*** ENTRIES SUPPLIED ***

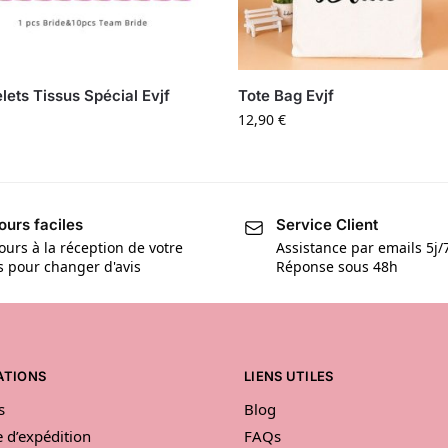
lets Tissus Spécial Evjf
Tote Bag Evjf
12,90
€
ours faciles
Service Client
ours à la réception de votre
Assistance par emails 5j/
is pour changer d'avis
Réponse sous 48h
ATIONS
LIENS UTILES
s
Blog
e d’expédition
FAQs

***
*** ENTRIES SUPPLIED ***

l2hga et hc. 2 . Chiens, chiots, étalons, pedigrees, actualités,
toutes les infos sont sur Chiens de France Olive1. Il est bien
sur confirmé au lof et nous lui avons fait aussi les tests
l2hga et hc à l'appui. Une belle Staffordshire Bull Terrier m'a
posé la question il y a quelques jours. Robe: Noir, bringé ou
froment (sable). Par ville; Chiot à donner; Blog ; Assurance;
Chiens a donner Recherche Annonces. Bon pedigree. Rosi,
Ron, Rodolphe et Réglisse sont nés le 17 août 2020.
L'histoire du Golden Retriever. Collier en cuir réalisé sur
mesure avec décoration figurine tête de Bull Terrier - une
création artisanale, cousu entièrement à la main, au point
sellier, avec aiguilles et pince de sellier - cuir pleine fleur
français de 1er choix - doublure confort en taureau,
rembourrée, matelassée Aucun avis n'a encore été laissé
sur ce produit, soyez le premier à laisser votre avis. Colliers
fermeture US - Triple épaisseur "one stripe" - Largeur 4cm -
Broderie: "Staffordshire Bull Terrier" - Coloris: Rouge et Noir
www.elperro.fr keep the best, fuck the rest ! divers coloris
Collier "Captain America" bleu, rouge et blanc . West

***
*** ENTRIES SUPPLIED ***

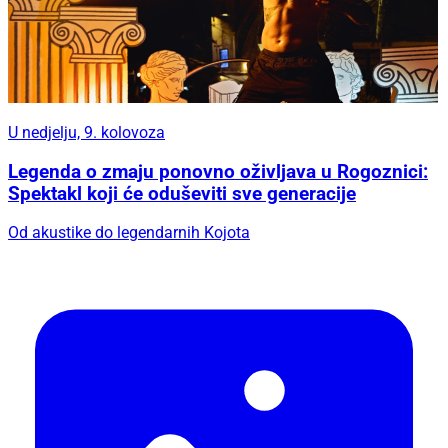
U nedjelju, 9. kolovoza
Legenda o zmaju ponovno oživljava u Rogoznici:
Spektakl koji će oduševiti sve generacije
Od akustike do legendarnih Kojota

***

# [TASK BRIEF]
Copy out the material's lines from the one containing "U nedjelju, 9. kolovoza" through the one containing "Od akustike do legendarnih Kojota", with both of those lines included.

# [REPLY TO THE EXERCISE]
U nedjelju, 9. kolovoza
Legenda o zmaju ponovno oživljava u Rogoznici:
Spektakl koji će oduševiti sve generacije
Od akustike do legendarnih Kojota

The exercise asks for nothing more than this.